Ah… Two things here: one is that audiences worldwide feel that Morris’s choreography takes them inside a piece of music – that they ‘hear’ it with their eyes, and their instincts, not just their ears. And they respond rapturously to the experience, whether it’s Bach or Barber, Bob Wills and His Texas Playboys or the American modernist composer, Lou Harrison, all of whom are the accompaniment to this UK tour.
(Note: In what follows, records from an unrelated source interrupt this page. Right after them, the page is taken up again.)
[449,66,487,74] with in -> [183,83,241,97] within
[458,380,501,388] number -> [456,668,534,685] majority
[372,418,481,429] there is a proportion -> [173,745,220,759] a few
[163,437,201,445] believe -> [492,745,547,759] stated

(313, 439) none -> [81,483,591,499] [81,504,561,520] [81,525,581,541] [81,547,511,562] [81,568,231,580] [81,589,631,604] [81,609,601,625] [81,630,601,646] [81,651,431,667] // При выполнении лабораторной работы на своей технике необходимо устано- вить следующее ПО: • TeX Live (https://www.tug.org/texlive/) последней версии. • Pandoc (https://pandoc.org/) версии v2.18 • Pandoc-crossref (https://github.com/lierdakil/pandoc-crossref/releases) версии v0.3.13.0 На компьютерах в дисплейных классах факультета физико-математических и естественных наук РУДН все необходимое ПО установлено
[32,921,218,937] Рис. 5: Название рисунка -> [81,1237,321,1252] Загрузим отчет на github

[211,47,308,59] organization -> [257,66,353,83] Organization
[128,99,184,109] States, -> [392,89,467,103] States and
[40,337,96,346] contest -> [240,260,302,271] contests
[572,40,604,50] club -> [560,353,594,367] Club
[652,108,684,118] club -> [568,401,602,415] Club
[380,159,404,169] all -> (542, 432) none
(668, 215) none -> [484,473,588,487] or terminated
The second thing – and it connects to the popular following that the Mark Morris Dance Group (MMDG) has built up over time – is sniped at, and dismissed, when Morris refers to ‘dumbing-down.’
Since the 1980’s when Morris archly shook his luxuriant elf-locks – now shorn, but rumour has it, still part of the knick-knackery that furnishes his apartment – and spoke his mind to anyone who questioned him, his reputation for provocative candour has preceded him. But in truth, his forthright comments on choreography – by others, as well as himself – have done the whole dance scene a favour. What is so wrong with people enjoying a dance performance? Since when is buying a ticket like booking in for two hours of penance, or boredom, or more pernicious still, being made to feel inadequate for ‘not understanding’ the dance.
Morris has absolutely no truck with any of that. He’s said in the past that he doesn’t believe “there’s anything innately criminal in your work being watched by lots and lots of people. If you’re only happy with other dissatisfied choreographers watching your work, that’s ridiculous.” And though Morris is rightly celebrated for his wicked sense of humour, and can even shock with his astute perceptions of the daft, banal details that so often intrude into moments of keen tragedy, ridiculous he ain’t. For more than a quarter of a century, he’s led his company – leaping and whirling, capering and succulent with it – through the quicksands of passing fads, critical whinge-ing and nit-picking, funding crises and through the hot air of ‘whither art? can it be entertainment?’ debates. And guess what? The erstwhile ‘bad boy’ of the American dance scene has now become one of its heroes, his iconic status reinforced by the fabulous resource in Brooklyn that bears his name: the Mark Morris Dance Center.
To what does he owe his success? Here’s another quote that could well be his motto. ““I make it up – you watch it. End of philosophy.”
He makes it up. We watch it. It’s the start of a great night out folks – enjoy!